▶ _TEXTO DE LECTURA_

BLOGS
29/08/2018 07:33 CEST | Actualizado 29/08/2018 07:33 CEST

Franco, el del culo blanco

Javier Barbancho / Reuters
Franquistas en el Valle de los Caídos.

Valle-Inclán sin duda realizó un certero retrato del pueblo español. Me lo imagino asistiendo estupefacto al dantesco espectáculo de ver desfilar por las televisiones españolas a franquistas, posfranquistas, tardofranquistas y otras bestias. Asistiría estupefacto a las aseveraciones acerca de que "detrás de la exhumación de los restos de Franco están los Illuminati" o que "Franco era un demócrata convencido". Todo esto con águilas, banderas fascistas y manos levantadas en el Valle de los Caídos como paisaje de fondo. Somos españoles y mucho españoles, que diría Rajoy.

No dejaré de sorprenderme de cómo ciudadanos libres de una democracia occidental y consolidada berrean ideología totalitaria y fascista, racista y xenófoba, revelando así que en España sigue haciendo demasiada falta educación sólida y una memoria histórica fuerte y omnipresente. Los españoles demócratas hace tiempo que apostamos por la decencia en los espacios públicos, a diferencia de los totalitarios, que siempre hicieron una férrea apuesta por la barbarie.

Naciones Unidas, allá por el año 1946, en su resolución 36, manifestó que: "en origen, naturaleza, estructura y conducta general, el régimen de Franco es un régimen de carácter fascista, establecido en gran parte gracias a la ayuda recibida de la Alemania nazi de Hitler y de la Italia fascista de Mussolini" y que por tanto, la Asamblea General, estaba "convencida de que el Gobierno fascista de Franco en España fue impuesto al pueblo español por la fuerza con la ayuda de las potencias del Eje y a las cuales dio ayuda material durante la guerra, no representa al pueblo español". No cabe lugar para otras interpretaciones.

El franquismo no está resuelto: somos el segundo país con más desaparecidos después de Camboya

Recientemente, es por todos sabido, que distintas personalidades de Naciones Unidas han celebrado también la decisión de la exhumación de los restos de Franco, así como ONGs como Amnistía Internacional o la Fundación Internacional de Derechos Humanos. Naciones Unidas lleva mucho tiempo inquiriendo a España para que resuelva la cuestión franquista, que, lamento decirles a los que quieren pasar por alto este tema, no está resuelta. El franquismo no está resuelto: somos el segundo país con más desaparecidos después de Camboya, seguimos teniendo calles y plazas en honor de fascistas y traidores a la democracia, seguimos teniendo que soportar aseveraciones por parte de militares y políticos que evidencian que para ellos el franquismo sigue muy vivo, que anhelan un fascismo de nuevo en España. Y los demócratas no callamos, ni callaremos.

La exhumación de los restos de Franco, es una obligación, es una cuestión inaplazable si queremos sacudirnos reminiscencias totalitarias, si queremos tratar a nuestra historia con dignidad. Un país decente no puede permitirse hacer loas a dictadores, mucho menos si esas loas están financiadas con dinero público, de Patrimonio Nacional, para ser más exactos. Es por esto que quiero expresar mi agradecimiento al Gobierno de España por tomar la iniciativa y terminar con tanto dolor y tanta falta de respeto a la víctimas de la dictadura asesina de Franco.

▶ _REGISTROS APORTADOS_
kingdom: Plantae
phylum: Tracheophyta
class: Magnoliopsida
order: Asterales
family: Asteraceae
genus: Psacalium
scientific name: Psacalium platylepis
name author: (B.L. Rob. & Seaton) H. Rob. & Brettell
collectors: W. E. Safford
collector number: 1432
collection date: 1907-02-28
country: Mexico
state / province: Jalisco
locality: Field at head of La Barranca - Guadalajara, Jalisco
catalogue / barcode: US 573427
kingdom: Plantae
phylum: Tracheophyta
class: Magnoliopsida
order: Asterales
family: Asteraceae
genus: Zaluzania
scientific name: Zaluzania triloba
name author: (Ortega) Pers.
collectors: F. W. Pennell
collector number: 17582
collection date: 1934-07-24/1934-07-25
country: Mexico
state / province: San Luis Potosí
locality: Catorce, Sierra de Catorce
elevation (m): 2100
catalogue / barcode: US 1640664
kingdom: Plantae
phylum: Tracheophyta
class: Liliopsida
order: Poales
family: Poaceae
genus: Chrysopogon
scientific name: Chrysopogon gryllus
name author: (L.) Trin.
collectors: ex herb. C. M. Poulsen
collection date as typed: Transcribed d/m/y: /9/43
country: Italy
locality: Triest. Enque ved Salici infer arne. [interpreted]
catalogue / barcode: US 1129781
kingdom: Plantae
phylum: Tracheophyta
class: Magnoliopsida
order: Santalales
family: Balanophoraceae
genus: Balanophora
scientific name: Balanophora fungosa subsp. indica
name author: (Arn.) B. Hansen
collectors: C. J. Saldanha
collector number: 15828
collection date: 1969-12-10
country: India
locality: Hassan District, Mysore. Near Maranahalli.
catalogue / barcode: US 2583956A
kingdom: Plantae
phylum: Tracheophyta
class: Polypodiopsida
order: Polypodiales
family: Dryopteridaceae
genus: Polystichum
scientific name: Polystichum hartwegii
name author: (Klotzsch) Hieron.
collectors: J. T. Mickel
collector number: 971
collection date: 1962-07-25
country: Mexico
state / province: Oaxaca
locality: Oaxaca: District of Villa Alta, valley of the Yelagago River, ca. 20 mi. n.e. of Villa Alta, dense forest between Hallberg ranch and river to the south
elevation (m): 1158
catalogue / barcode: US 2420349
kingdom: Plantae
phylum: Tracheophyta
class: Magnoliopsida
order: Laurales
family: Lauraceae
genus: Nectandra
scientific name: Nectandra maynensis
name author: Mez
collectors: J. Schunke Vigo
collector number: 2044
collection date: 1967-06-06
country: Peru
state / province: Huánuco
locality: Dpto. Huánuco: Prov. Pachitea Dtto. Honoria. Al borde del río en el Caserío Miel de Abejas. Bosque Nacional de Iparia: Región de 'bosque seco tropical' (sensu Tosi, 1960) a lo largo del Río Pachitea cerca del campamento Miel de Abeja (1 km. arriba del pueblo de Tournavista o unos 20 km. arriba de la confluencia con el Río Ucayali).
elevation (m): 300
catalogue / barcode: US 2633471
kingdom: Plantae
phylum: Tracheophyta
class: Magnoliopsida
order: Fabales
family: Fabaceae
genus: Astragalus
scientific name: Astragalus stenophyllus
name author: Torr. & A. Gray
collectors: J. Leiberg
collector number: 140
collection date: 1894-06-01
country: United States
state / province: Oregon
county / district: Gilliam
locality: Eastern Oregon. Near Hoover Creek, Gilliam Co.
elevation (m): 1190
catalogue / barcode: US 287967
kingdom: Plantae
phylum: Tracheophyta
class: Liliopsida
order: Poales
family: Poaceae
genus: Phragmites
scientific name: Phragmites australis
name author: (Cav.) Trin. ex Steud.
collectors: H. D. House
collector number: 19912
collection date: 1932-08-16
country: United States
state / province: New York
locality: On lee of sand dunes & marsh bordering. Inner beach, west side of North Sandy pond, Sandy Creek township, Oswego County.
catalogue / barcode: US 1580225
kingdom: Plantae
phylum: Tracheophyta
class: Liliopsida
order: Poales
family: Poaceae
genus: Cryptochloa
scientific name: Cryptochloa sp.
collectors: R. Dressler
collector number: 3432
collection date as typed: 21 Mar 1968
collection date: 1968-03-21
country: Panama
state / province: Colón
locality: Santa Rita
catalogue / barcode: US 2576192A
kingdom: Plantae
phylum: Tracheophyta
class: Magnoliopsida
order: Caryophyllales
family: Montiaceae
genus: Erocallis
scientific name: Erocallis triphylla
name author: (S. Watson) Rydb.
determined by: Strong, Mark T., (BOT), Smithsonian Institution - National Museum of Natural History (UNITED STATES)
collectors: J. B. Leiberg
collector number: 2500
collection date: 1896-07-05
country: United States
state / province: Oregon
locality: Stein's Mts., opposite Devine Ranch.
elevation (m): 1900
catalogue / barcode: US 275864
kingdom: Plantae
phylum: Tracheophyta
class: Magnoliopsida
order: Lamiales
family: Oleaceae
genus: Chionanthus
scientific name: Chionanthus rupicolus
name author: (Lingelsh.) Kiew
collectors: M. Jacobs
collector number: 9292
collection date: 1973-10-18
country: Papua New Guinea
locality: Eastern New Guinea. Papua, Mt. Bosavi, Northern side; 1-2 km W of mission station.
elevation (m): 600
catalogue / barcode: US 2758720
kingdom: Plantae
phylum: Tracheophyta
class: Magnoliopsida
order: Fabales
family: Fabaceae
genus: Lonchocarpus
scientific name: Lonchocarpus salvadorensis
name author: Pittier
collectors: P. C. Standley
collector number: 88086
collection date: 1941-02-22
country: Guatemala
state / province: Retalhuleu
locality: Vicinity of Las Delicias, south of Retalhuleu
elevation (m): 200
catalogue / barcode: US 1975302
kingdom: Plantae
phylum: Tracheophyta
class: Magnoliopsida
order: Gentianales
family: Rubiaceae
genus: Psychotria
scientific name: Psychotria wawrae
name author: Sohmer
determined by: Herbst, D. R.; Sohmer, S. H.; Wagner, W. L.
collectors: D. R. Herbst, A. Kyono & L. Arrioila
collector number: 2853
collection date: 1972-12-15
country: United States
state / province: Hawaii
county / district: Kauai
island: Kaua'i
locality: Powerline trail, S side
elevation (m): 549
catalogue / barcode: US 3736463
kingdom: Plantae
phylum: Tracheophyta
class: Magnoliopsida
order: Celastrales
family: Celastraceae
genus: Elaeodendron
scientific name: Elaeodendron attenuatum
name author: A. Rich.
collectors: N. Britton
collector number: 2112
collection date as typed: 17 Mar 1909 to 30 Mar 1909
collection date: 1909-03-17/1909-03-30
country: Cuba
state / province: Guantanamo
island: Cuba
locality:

▶ _CONSIGNA 1_
Resume en forma de lista el párrafo del texto sobre la exhumación de Franco que empieza con "La exhumación de los restos de Franco, es una obligación" y conserva sus datos principales.
▶ _CONSIGNA 2_
Responde con brevedad, a partir del texto sobre la exhumación de Franco:
(a) ¿En qué año se pronunció Naciones Unidas sobre el régimen de Franco y en qué resolución lo hizo?
(b) ¿Qué país tiene más desaparecidos que España?
(c) ¿Qué dos ONG han celebrado la decisión de exhumar los restos de Franco?
▶ _CONSIGNA 3_
Reproduce del texto sobre la exhumación de Franco el fragmento que se abre con las palabras "Recientemente, es por" y se cierra con "callamos, ni callaremos.".

▶ _RESPUESTA ESCRITA 1_
- La exhumación de los restos de Franco es una obligación inaplazable para sacudirse las reminiscencias totalitarias y tratar la historia con dignidad.
- Un país decente no puede hacer loas a dictadores, y mucho menos con dinero público de Patrimonio Nacional.
- Se agradece al Gobierno de España que haya tomado la iniciativa y terminado con tanto dolor y tanta falta de respeto a las víctimas de la dictadura de Franco.

▶ _RESPUESTA ESCRITA 2_
(a) En 1946, en su resolución 36.
(b) Camboya.
(c) Amnistía Internacional y la Fundación Internacional de Derechos Humanos.

▶ _RESPUESTA ESCRITA 3_
Recientemente, es por todos sabido, que distintas personalidades de Naciones Unidas han celebrado también la decisión de la exhumación de los restos de Franco, así como ONGs como Amnistía Internacional o la Fundación Internacional de Derechos Humanos. Naciones Unidas lleva mucho tiempo inquiriendo a España para que resuelva la cuestión franquista, que, lamento decirles a los que quieren pasar por alto este tema, no está resuelta. El franquismo no está resuelto: somos el segundo país con más desaparecidos después de Camboya, seguimos teniendo calles y plazas en honor de fascistas y traidores a la democracia, seguimos teniendo que soportar aseveraciones por parte de militares y políticos que evidencian que para ellos el franquismo sigue muy vivo, que anhelan un fascismo de nuevo en España. Y los demócratas no callamos, ni callaremos.